Shown, for example, are such margin components as deviated pricing allowances for bids, promotional allowance income, price change income, backhaul income, vendor rebate income, and earned cash discounts. All of these components are expressed as a percentage of sales.

In a similar manner, the right-hand side of the income statement lists all of Labatt’s expenses for the year, again as a percentage of sales. Ranging from operational expenses through purchasing and sales to costs for MIS, these add up to 13.5 percent before interest and taxes, leaving total pretax operating income of 3.5 percent, and pretax profit of 2.5 percent.

Just as Labatt Food Service works to explain components of distributor margins to the operator community, it also works to shed light on the issue of purchasing costs. The objective in this case is to convince operators of the wisdom and the benefit of concentrating their buying with a single source preferably Labatt.

This is done with impressive zeal. For example, Labatt salespeople and managers are equipped with palm cards, one side of which lists the “11 elements of Total Procurement Costs,” drawn up by industry consultant Bruce Merrifield. The left-hand side of the palm card lists costs of acquisition, which extends well beyond cost of the product. Included are ordering time, paperwork for cutting purchasing orders, expediting, checking in trucks, inspecting product, and so on. The right-hand side summarizes costs of possession: Interest cost, storage costs, inventory management costs, and shrinkage, among others.

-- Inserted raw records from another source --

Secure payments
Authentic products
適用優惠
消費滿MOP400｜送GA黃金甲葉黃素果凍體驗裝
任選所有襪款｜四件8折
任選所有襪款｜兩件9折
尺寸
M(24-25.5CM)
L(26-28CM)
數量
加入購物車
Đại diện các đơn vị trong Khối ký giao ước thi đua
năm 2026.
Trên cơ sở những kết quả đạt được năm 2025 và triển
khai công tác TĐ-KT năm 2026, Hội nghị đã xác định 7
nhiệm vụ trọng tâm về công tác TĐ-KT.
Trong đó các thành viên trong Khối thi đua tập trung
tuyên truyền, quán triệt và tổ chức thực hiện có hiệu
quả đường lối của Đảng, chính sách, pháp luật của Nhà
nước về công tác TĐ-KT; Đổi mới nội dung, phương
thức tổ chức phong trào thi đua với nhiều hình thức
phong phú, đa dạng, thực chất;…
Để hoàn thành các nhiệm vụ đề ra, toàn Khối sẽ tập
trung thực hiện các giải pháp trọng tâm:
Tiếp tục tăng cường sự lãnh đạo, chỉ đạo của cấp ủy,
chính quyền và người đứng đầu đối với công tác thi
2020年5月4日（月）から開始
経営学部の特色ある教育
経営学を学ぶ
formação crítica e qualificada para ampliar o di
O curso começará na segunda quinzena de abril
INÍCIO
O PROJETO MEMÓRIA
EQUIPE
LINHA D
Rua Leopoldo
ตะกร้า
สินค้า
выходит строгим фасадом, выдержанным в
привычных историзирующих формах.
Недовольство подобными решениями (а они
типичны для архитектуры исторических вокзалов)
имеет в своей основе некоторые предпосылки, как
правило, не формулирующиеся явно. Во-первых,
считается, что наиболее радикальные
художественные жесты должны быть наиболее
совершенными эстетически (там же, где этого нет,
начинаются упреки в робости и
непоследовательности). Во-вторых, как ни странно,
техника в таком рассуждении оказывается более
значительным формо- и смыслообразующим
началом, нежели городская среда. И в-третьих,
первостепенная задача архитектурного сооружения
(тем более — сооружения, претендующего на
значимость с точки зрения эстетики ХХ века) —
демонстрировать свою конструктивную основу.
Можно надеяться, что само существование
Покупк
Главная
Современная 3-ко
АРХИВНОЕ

The moral is obvious: Buy from a single source of supply.
But Labatt’s tutorial efforts reach beyond customers and suppliers. Not surprisingly, they extend to the company’s own employees. And they also extend to the community at large.

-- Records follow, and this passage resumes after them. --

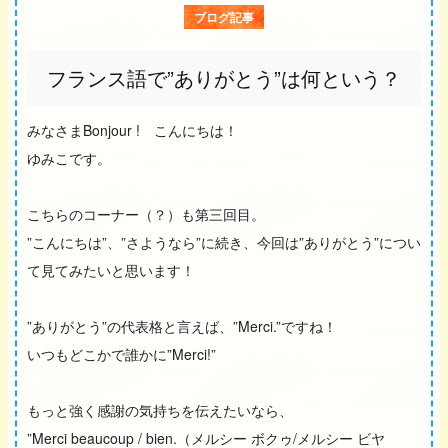
ブログ記事
フランス語で”ありがとう”は何という？
みなさまBonjour ! こんにちは！
ゆみこです。
こちらのコーナー（？）も第三回目。
”こんにちは”、”さようなら”に続き、今回は”ありがとう”につい
て見てみたいと思います！
”ありがとう”の代表格と言えば、”Merci.”ですね！
いつもどこかで誰かに”Merci!”
もっと強く感謝の気持ちを伝えたいなら、
”Merci beaucoup / bien.（メルシー ボクゥ/メルシー ビヤ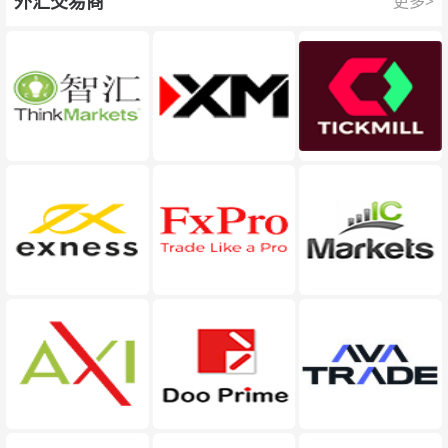
外汇交易商
更多>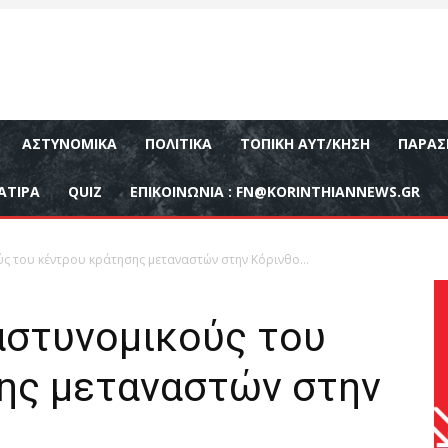
ΑΣΤΥΝΟΜΙΚΆ
ΠΟΛΙΤΙΚΆ
ΤΟΠΙΚΉ ΑΥΤ/ΚΗΣΗ
ΠΑΡΑΣ
ΑΤΙΡΑ
QUIZ
ΕΠΙΚΟΙΝΩΝΊΑ :
FN@KORINTHIANNEWS.GR
ύς του κέντρου κράτησης μεταναστών στην Κόρινθο…
αστυνομικούς του
ης μεταναστών στην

Blair Labatt, Al Silva, and other members of the company’s management team lecture regularly on economics to junior high and high school classes under the auspices of Junior Achievement. This project was stimulated several years ago when Blair Labatt asked a group of high school seniors how much money they thought the average American business made. The answers ranged from 50 percent profit upward. The conclusion: Enlightenment was needed.

Blair Labatt has also taken advantage of every available public forum, including television, to push for congressional passage of the North American Free Trade Agreement. The opening of Labatt Mexico, in fact, was an act or faith that free trade will become a reality.